The current situation reminds me of Linus' comments about CVS. I feel the same way about IPS right now. I'm very angry ... the tools that are supposed to facilitate development have caused it to cease for me. If the only way for me to move forward is to reinvent SVR4 build systems, then that's what I'll do.

IPS is a failed science experiment. I don't see how it is going to get widespread adoption from anyone (ISVs or otherwise) with it as it stands today.

Flames to /dev/null. Let me know if you have a solution though.

Update: Rich was finally able to get me to the point of working. Although I can't ever downgrade. After what I just went through, I never want to. I'm really terrified that nobody really understands the steps it took to get me to a working state, and I am unwilling to force others to go through the same nightmare. So I'm still made at IPS, and I still think we need to unhitch the illumos cart from it.

Thursday, August 19, 2010

The Tap Is Turned Off

A little birdie told me that the last update to Oracles hg repository for ON was this one:

changeset: 13149:b23a4dab3d50
tag: tip
user: Sukumar Swaminathan
date: Wed Aug 18 15:52:48 2010 -0600
description:
6973228 Cannot download firmware 2.103.x.x on Emulex FCoE HBAs
6960289 fiber side of emulex cna does not connect to the storage
6950462 Emulex HBA permanently DESTROYED, if the firmware upgrade is interrupted
6964513 COMSTAR - Emulex LP9002 fail to return a SCSI Inquiry correctly to a VMware 4 Initiator

From here on out, Illumos and Oracle Solaris diverge. The funny thing is, based on the calls I've had today, I could hardly be more optimistic about the future of illumos and the code base that was formerly called Solaris. Even more talent is getting behind this effort every day.

I'm very very excited... frankly Oracle shutting down the tap just really opened up the opportunity for us to really start innovating, in ways that I would have been loathe to do if we were still trying to maintain a very closely aligned source tree.

I think its entirely possible that Oracle may wind up viewing Illumos as the upstream rather than the reverse!

More milestones...

Illumos milestones reached today.

a) I pushed a working tr, and was able to build illumos on a system running illumos. This is the first time this has been possible.

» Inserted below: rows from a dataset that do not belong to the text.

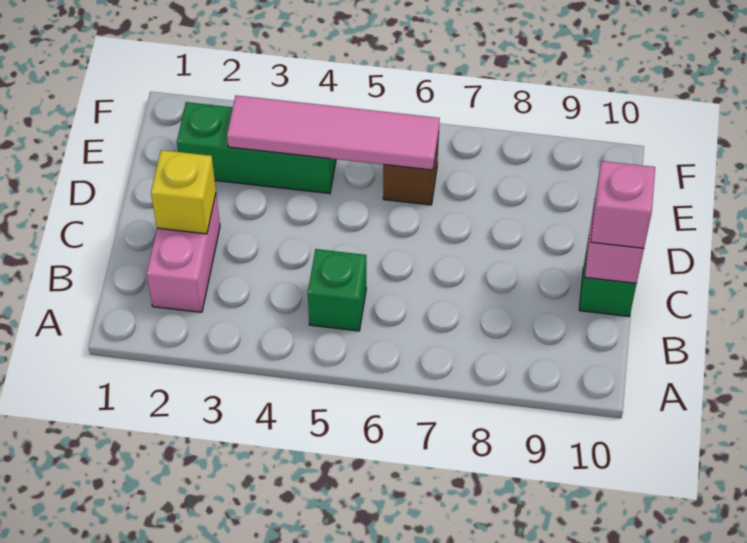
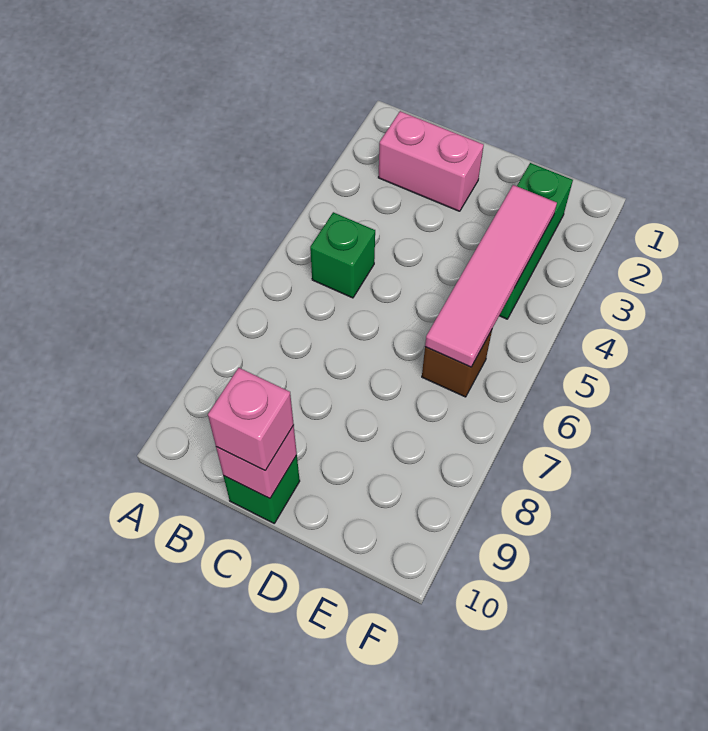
yellow 1x1 brick [151,150,216,234] -> none

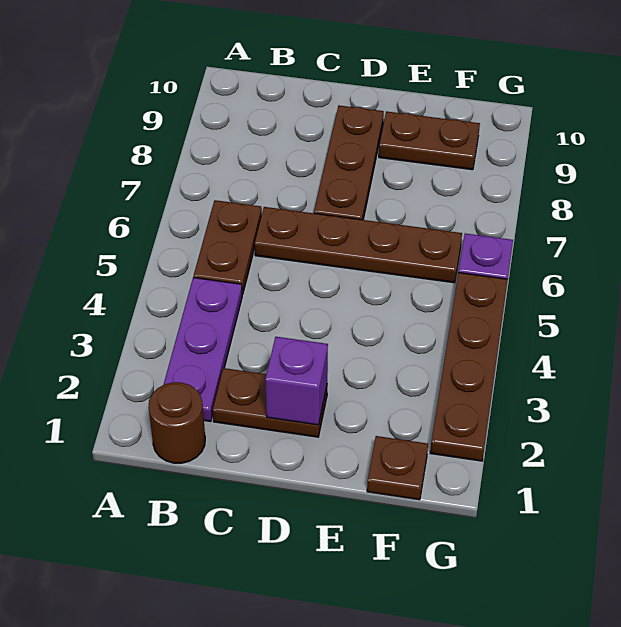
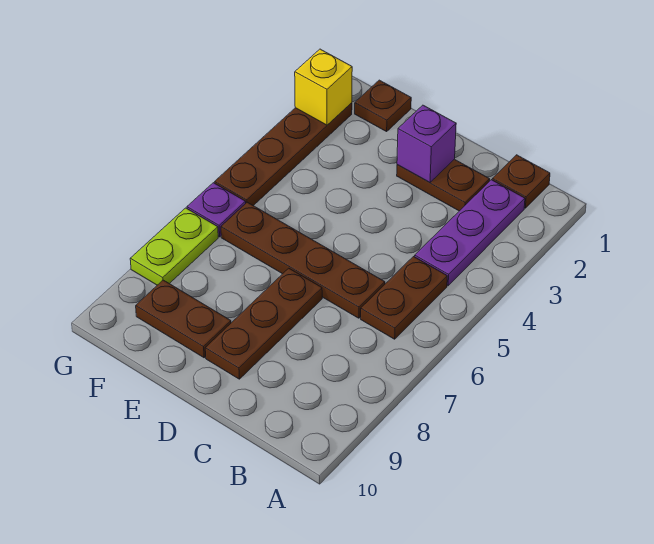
brown 1x1 round brick [148,382,205,463] -> brown 1x1 plate [492,155,550,208]
none -> yellow 1x1 brick [295,49,352,125]
none -> lime 1x2 plate [130,208,218,285]

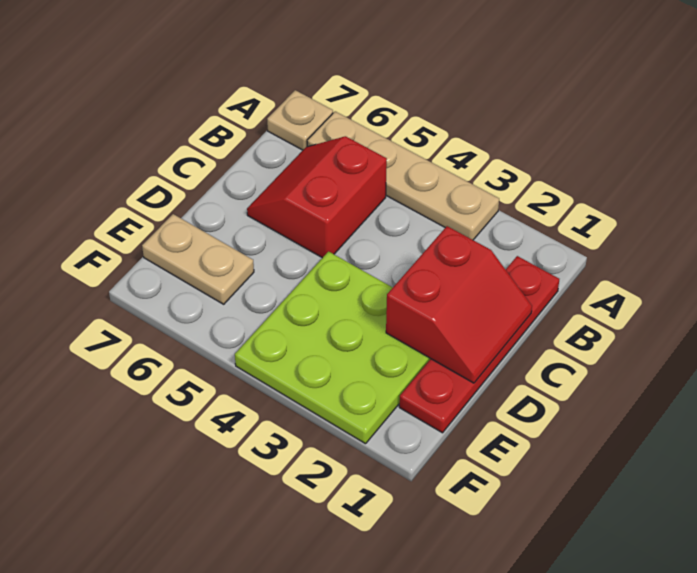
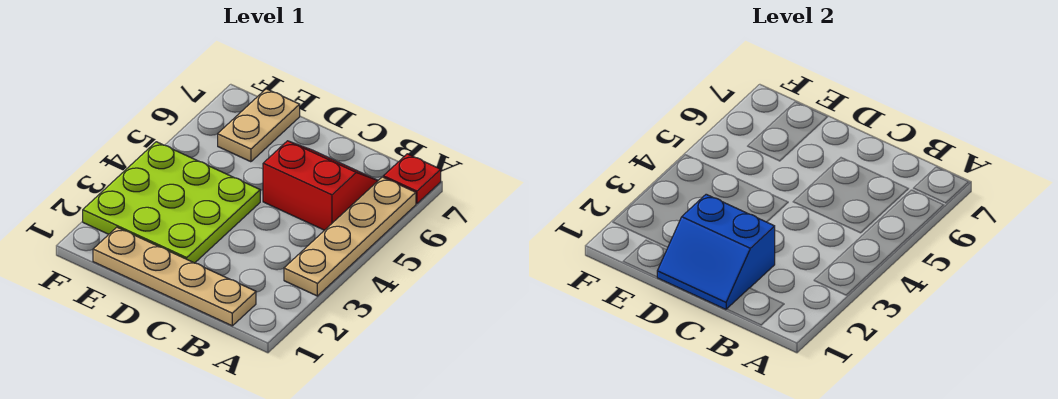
tan 1x1 plate [267,90,333,150] -> red 1x1 plate [383,154,441,204]
red 1x4 plate [399,256,559,433] -> tan 1x4 plate [93,227,256,326]
red 2x2 slope [386,226,532,383] -> blue 2x2 slope [657,194,775,309]

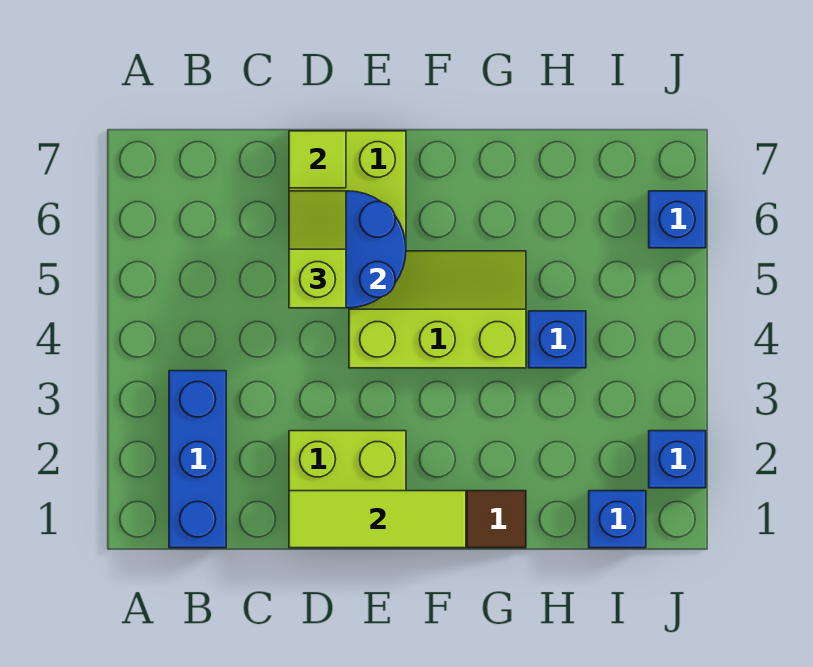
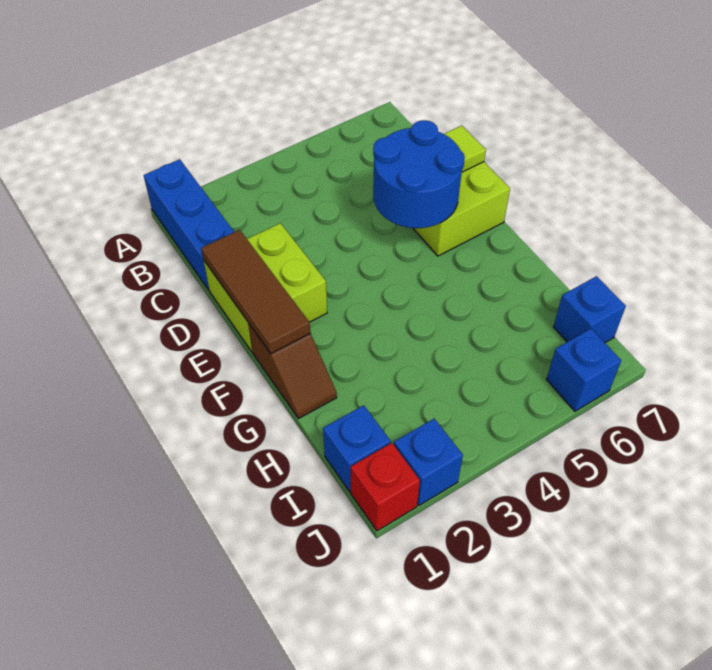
blue 1x3 brick [169,371,226,548] -> blue 1x3 brick turned to [144,159,234,290]
lime 1x3 tile [289,491,466,548] -> brown 1x3 tile [201,230,310,354]
lime 1x2 slope [289,191,346,308] -> none
lime 2x3 slope [349,251,526,368] -> none
blue 1x1 brick [529,311,586,368] -> blue 1x1 brick moved to [553,276,626,343]
none -> red 1x1 brick [351,443,420,531]

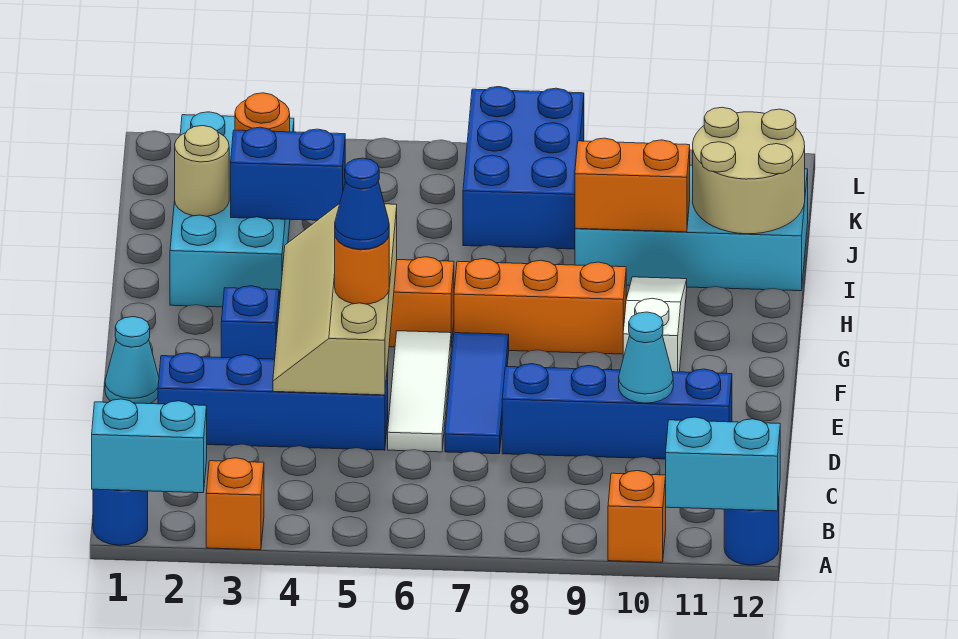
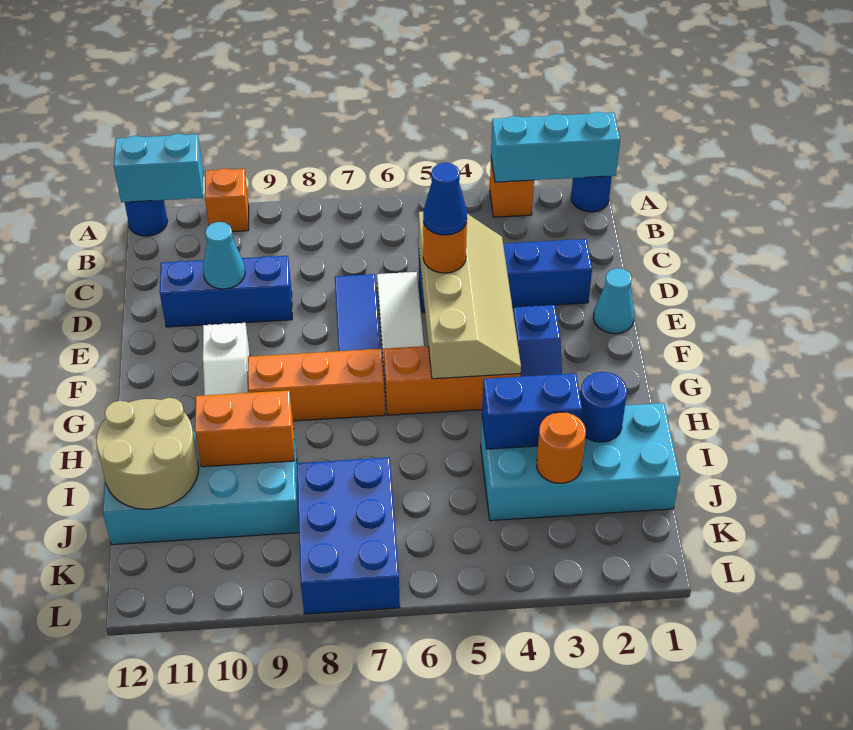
cyan 1x2 brick [92,399,207,493] -> cyan 1x3 brick [491,112,620,182]
blue 1x4 brick [502,364,732,459] -> blue 1x3 brick [160,256,292,327]
cyan 2x4 brick [170,112,294,307] -> cyan 2x4 brick turned to [481,403,680,521]
tan 1x1 round brick [175,126,229,216] -> blue 1x1 round brick [580,372,627,442]

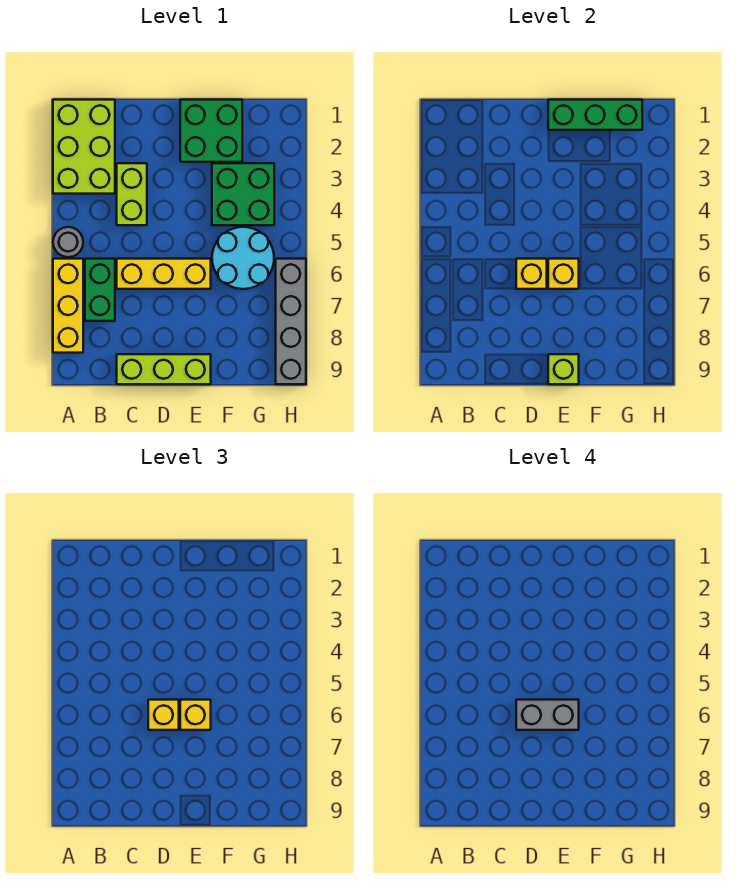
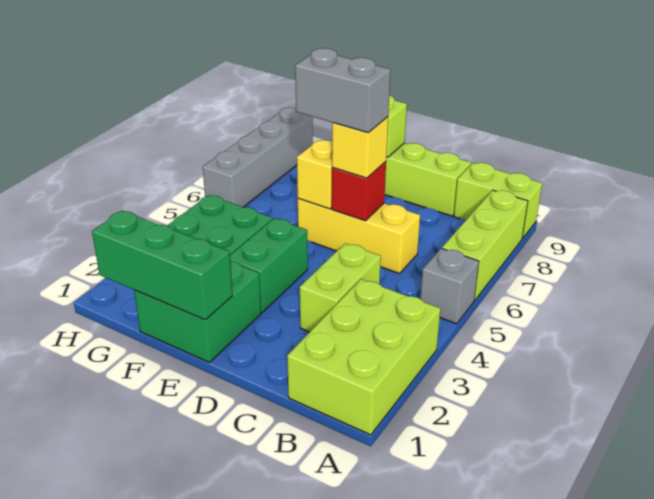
grey 1x1 round brick [53,227,83,257] -> grey 1x1 brick [420,248,479,324]
yellow 1x3 brick [53,259,83,353] -> lime 1x3 brick [442,190,528,300]
none -> lime 1x2 brick [454,163,542,238]
green 1x2 brick [85,259,115,321] -> green 1x2 brick moved to [230,218,308,312]
yellow 1x1 brick [516,259,547,289] -> red 1x1 brick [332,162,386,221]
yellow 1x1 brick [180,700,211,730] -> none
cyan 2x2 round brick [212,227,274,289] -> none

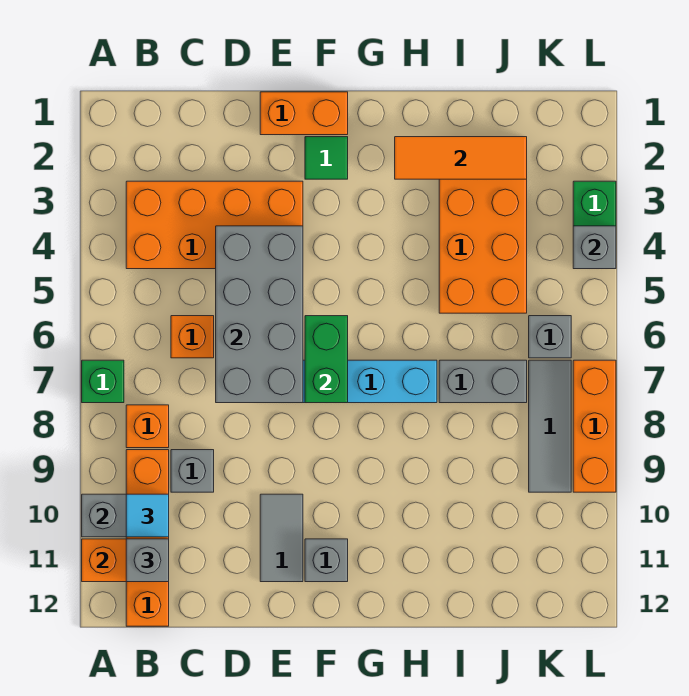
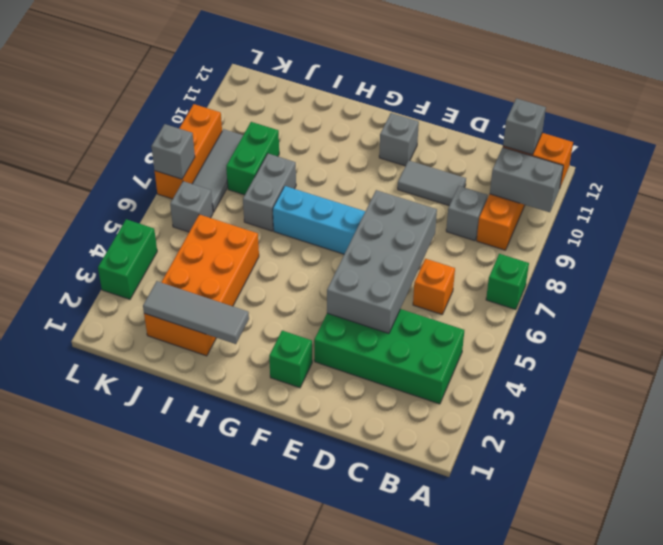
orange 2x4 brick [126,181,303,269] -> green 2x4 brick [314,309,464,404]
orange 1x1 brick [126,405,169,448] -> none
cyan 1x1 tile [126,494,169,537] -> none
orange 1x2 brick [260,92,348,135] -> none
grey 1x2 tile [260,494,303,582] -> grey 1x2 tile turned to [398,160,466,206]
green 1x1 tile [305,137,348,179] -> green 1x1 brick [269,331,312,388]
green 1x2 brick [305,316,348,403] -> green 1x2 brick moved to [226,122,279,195]
orange 1x3 tile [395,137,527,179] -> grey 1x3 tile [143,281,249,344]
grey 1x2 brick [439,360,527,403] -> grey 1x2 brick turned to [243,154,296,231]
grey 1x1 brick [573,226,616,269] -> grey 1x1 brick moved to [151,124,195,179]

b) Richlowe pushed a merge to build 147. There are probably consequences for developers (more updates required for bits that are not part of ON) -- stay tuned for updates about that.

All in all, things are moving quickly.

Tuesday, August 17, 2010

Presenting Illumos at SVOSUG

I'm pleased to announce that I'll be giving a brief talk at this month's SVOSUG meeting, Thursday Aug 26, at 6:45 pm in Mountain View. It will cover Illumos, and I will be joined by a colleague who will talk a bit more about Nexenta as well. If you're in the Bay Area at that time, it would be great to have a chance to meet.

I expect there will be some (probably significant) consumption of alcoholic beverages after the meeting, at an as yet undetermined location.